We look at whether the Bank of England is likely to cut interest rates in early 2026 – and how far interest rates could fall over the year.

Post updated: February 11th, 2026

interest rate predictions

KEY INFORMATION

Interest rates in 2026: at a glance

  • Current base rate: 3.75% – held on 5 February
  • Next decision: 19 March 2026
  • 2026 outlook: Two cuts expected, first predicted in March or April.
  • End-2026 forecasts: 3%–3.50%
  • Main risk: Inflation proves more persistent, delaying or limiting further rate cuts.
  • What it means for borrowers: Mortgage rates may ease further, but cuts are often priced in early.

Will the Bank of England cut interest rates on 19 March 2026?

  • The outlook for whether the Bank of England will cut interest rates on 19 March is far from certain, but futures markets now assign a 65% chance of a rate cut.
  • By contrast, before the Bank’s most recent decision on 5 February to hold rates at 3.75%, April was the most likely month.

Why did the Bank of England hold interest rates on 5 February?

  • The Bank of England held interest rates at 3.75% on 5 February as policymakers continue to battle sticky inflation.
  • However, while the Bank was widely expected to hold rates, the vote was much narrower than City analysts predicted. The majority of five members voted to hold rates, while four voted to cut rates to 3.50%.
  • The Bank has signalled that further cuts are now ‘likely’ later in the year, with inflation predicted to fall back to its 2% target faster than expected.
  • Measures in the autumn Budget are anticipated to ‘weigh’ on inflation in the first half of 2026 and help to reduce it to 2.1% in the spring, from 3.4%.
  • Bank of England Governor Andrew Bailey said the expected decline in inflation was ‘good news’, however he added that the Bank had to leave rates unchanged to ‘make sure that [it] stays there’.

‘All going well, there should be scope for some further reduction in Bank rate this year,’ he added.

  • Speaking at a press conference after the announcement, the governor said the Bank expects to hit the 2% inflation target a year earlier than expected.
  • Experts have commented that the closeness of the vote and an apparent hardening of the Bank’s language suggests the next interest rate cut could come as soon as March or April.

Economists’ interest rate predictions

Reaction from economists and investment banks to February’s MPC meeting was mixed. While some focused on the ongoing cautious tone from the Bank and split among rate setters, others sensed a shift of emphasis in the messaging:

  • Bank of America analysts highlighted March as the likely month for the next cut, followed by June. “We now feel more confident about our call that the BoE is likely to cut twice this year, vs. the upside risks we were highlighting before,” they said.

# [GIVEN MATERIAL]
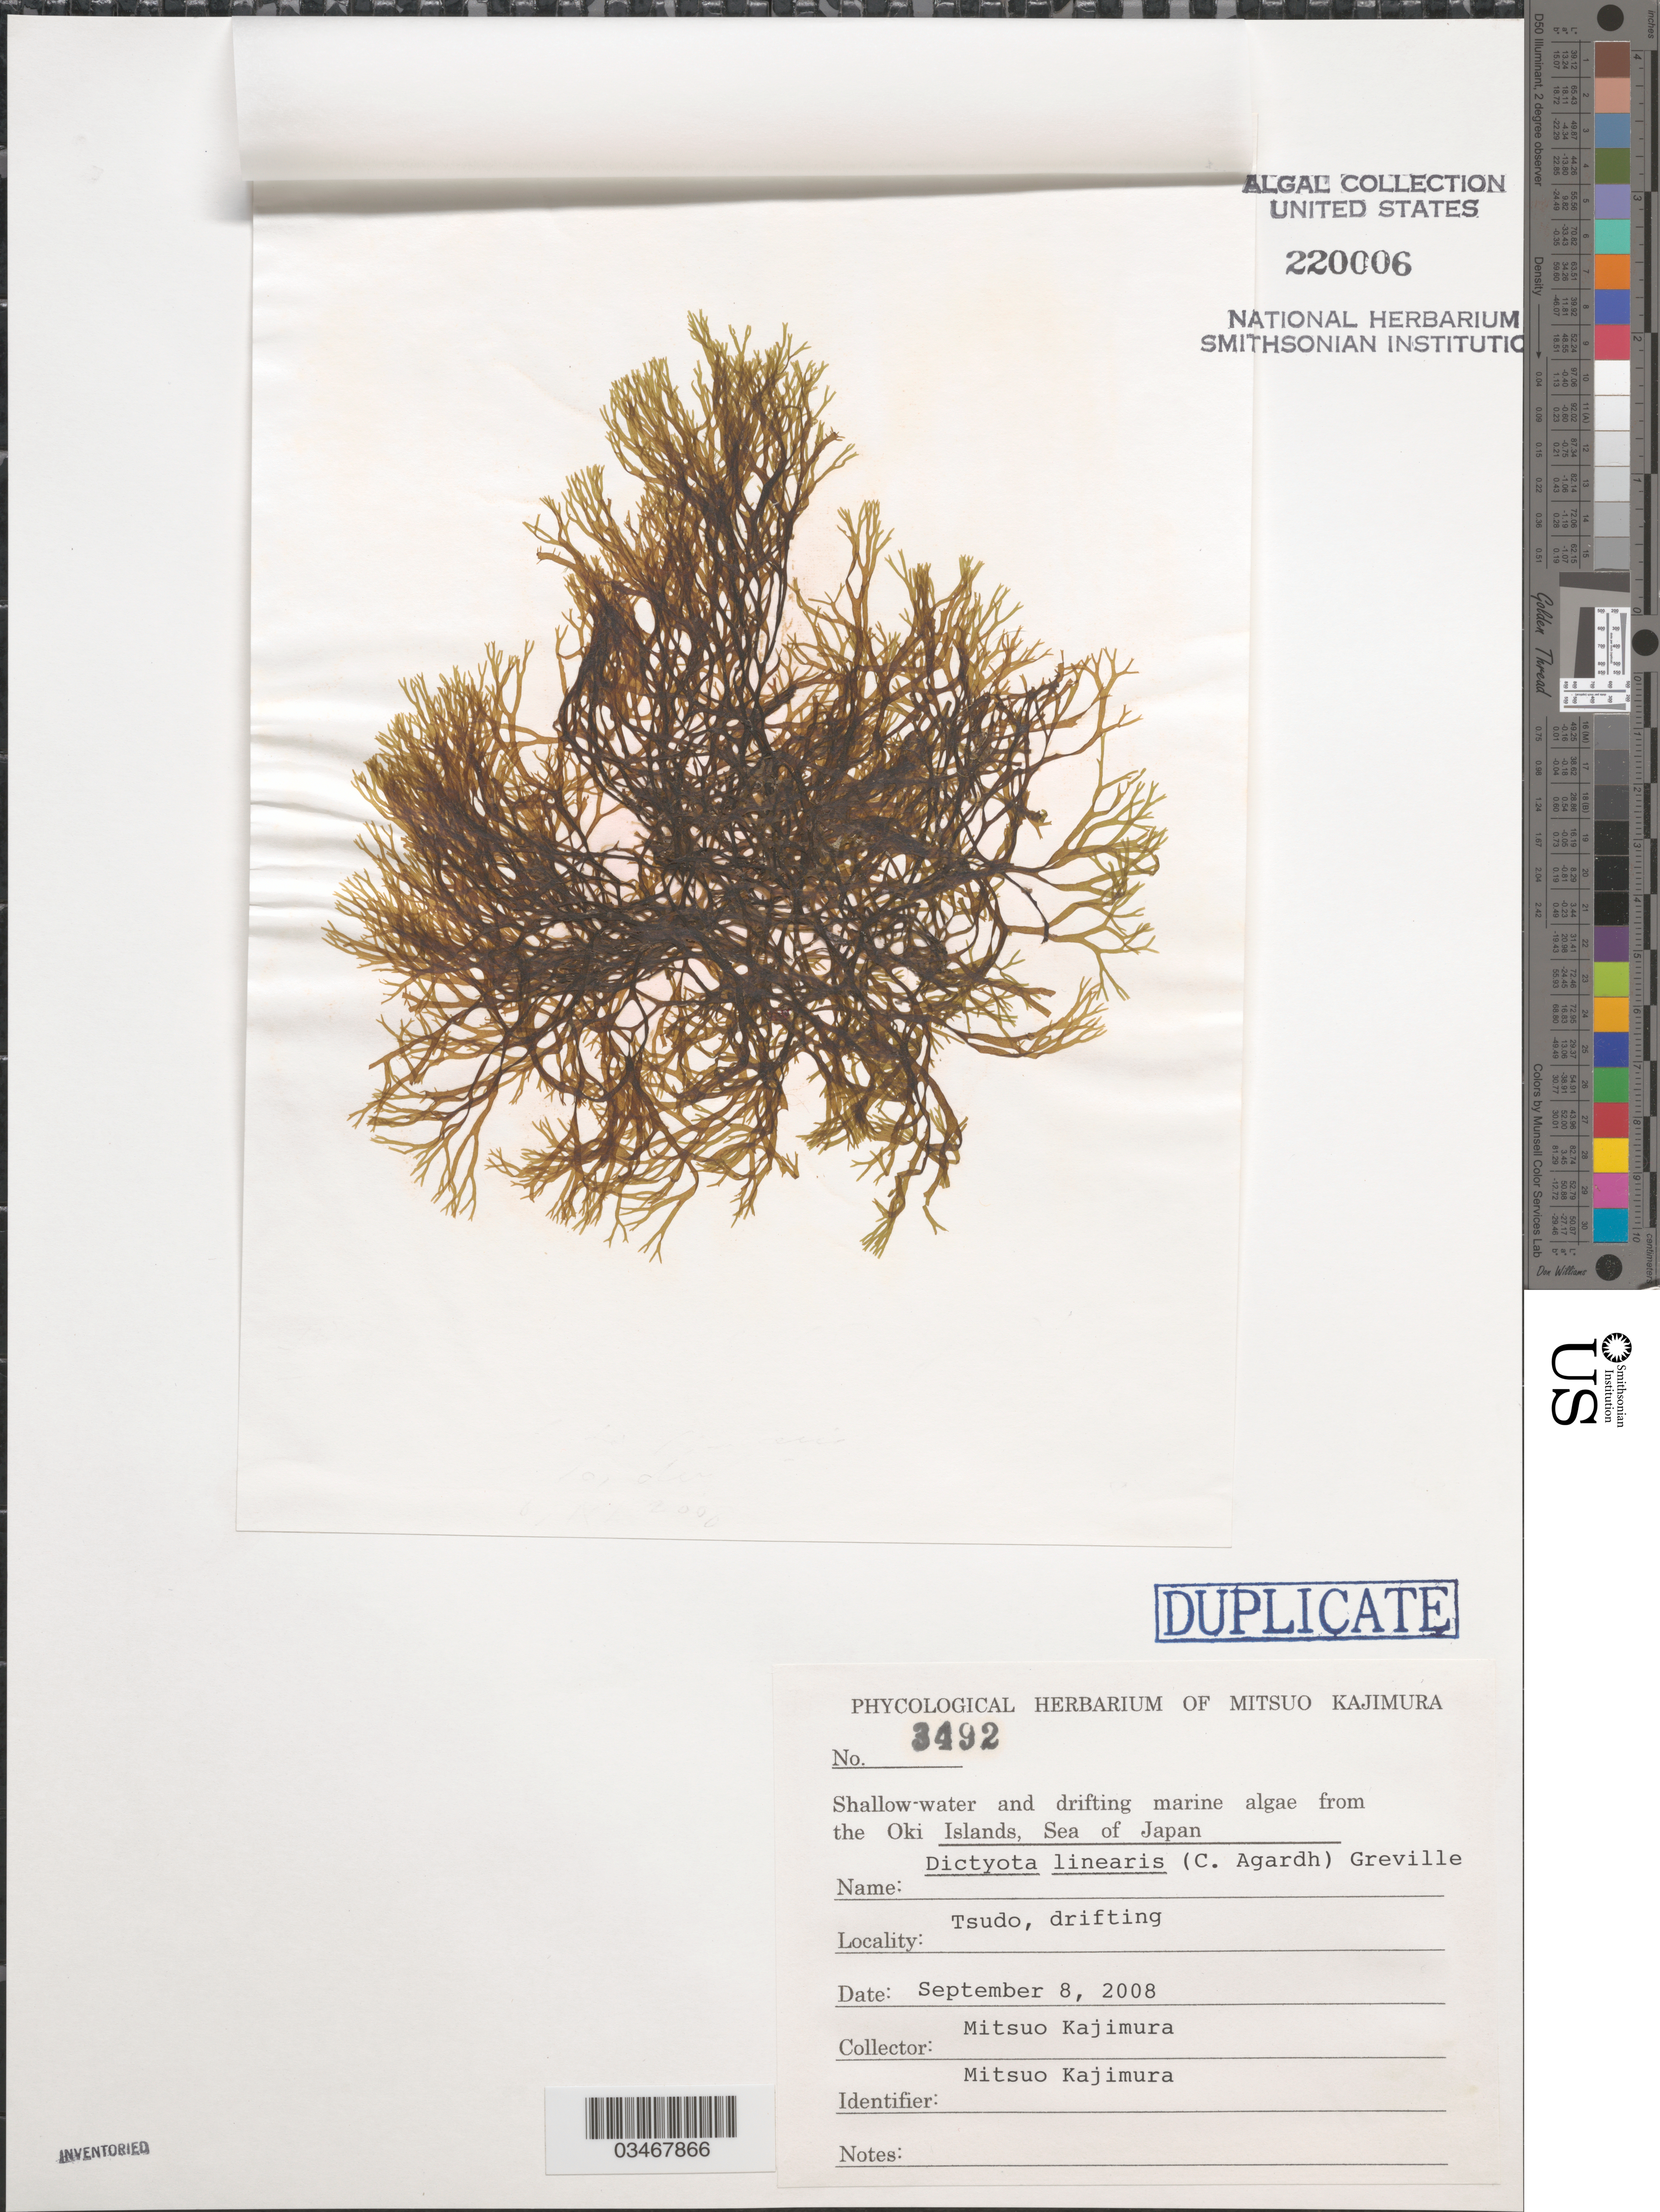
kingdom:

# [EXERCISE]
Set down the portion of the text on Bank of England interest rate predictions that begins at the words "Why did the" and stops after the words "battle sticky inflation.", copied exactly.

# [WRITTEN ANSWER]
Why did the Bank of England hold interest rates on 5 February?

  • The Bank of England held interest rates at 3.75% on 5 February as policymakers continue to battle sticky inflation.